## DATA TO PROCESS:
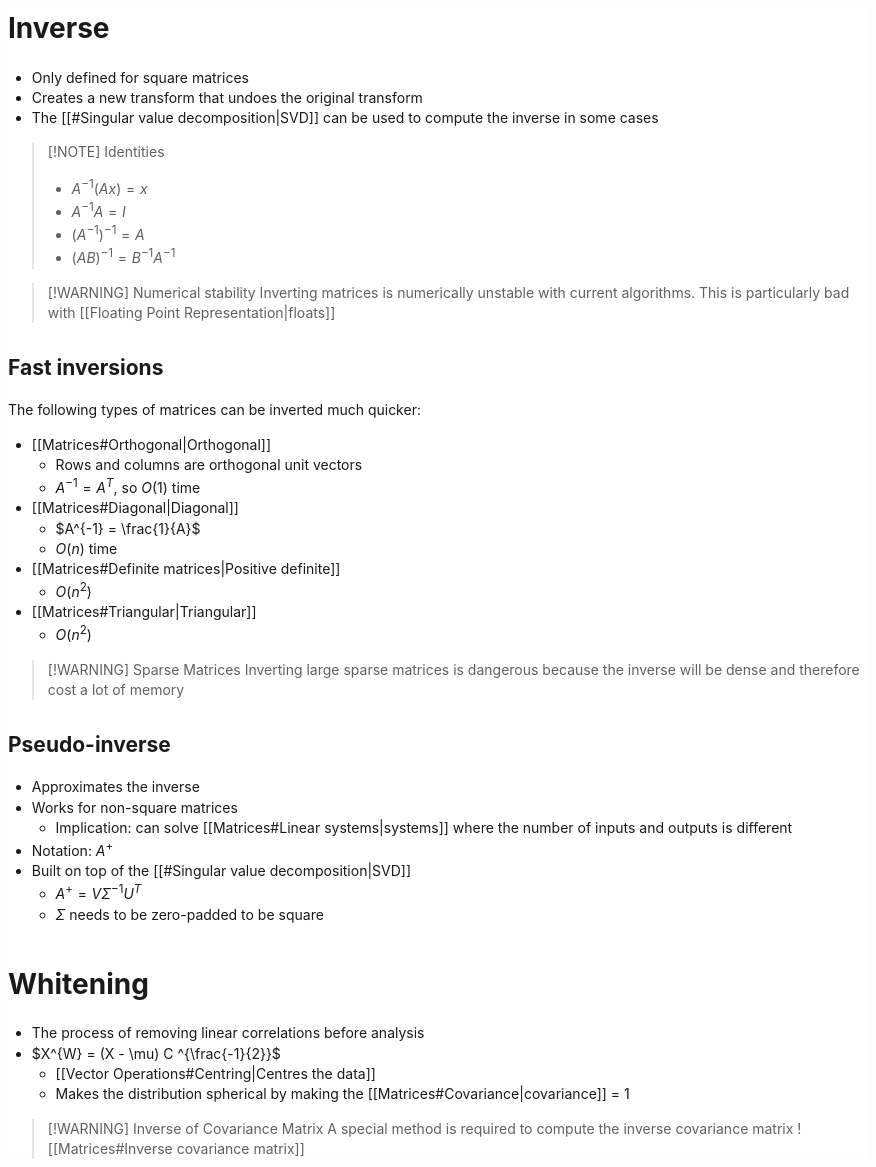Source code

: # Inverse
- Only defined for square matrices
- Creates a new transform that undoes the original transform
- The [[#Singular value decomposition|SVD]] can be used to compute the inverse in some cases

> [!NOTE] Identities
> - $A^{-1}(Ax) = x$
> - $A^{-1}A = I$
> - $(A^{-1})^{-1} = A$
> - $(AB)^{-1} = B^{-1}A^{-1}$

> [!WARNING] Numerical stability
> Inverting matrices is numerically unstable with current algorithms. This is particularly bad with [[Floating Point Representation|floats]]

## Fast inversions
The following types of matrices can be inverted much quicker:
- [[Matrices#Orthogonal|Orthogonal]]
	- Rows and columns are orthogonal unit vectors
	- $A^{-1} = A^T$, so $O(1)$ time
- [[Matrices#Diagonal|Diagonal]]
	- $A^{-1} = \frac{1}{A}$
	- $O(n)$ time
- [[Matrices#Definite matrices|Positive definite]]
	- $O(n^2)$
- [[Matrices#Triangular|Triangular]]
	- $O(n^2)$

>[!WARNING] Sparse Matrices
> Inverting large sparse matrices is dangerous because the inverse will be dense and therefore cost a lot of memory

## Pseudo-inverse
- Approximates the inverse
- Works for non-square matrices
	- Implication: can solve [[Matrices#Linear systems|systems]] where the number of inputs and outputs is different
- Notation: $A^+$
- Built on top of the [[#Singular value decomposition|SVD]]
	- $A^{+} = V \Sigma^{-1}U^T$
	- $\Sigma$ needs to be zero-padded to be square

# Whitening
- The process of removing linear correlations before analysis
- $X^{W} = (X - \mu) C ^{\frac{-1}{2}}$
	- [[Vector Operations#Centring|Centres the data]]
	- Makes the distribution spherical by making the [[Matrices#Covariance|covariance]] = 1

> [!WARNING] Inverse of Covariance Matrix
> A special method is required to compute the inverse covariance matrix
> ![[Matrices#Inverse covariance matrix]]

## REQUIRED WORK:
The required output is every line above from the one with "- Built on top" down to the one with "- [[Vector Operations#Centring|Centres", restated word for word, ends included.

## TASK OUTPUT:
- Built on top of the [[#Singular value decomposition|SVD]]
	- $A^{+} = V \Sigma^{-1}U^T$
	- $\Sigma$ needs to be zero-padded to be square

# Whitening
- The process of removing linear correlations before analysis
- $X^{W} = (X - \mu) C ^{\frac{-1}{2}}$
	- [[Vector Operations#Centring|Centres the data]]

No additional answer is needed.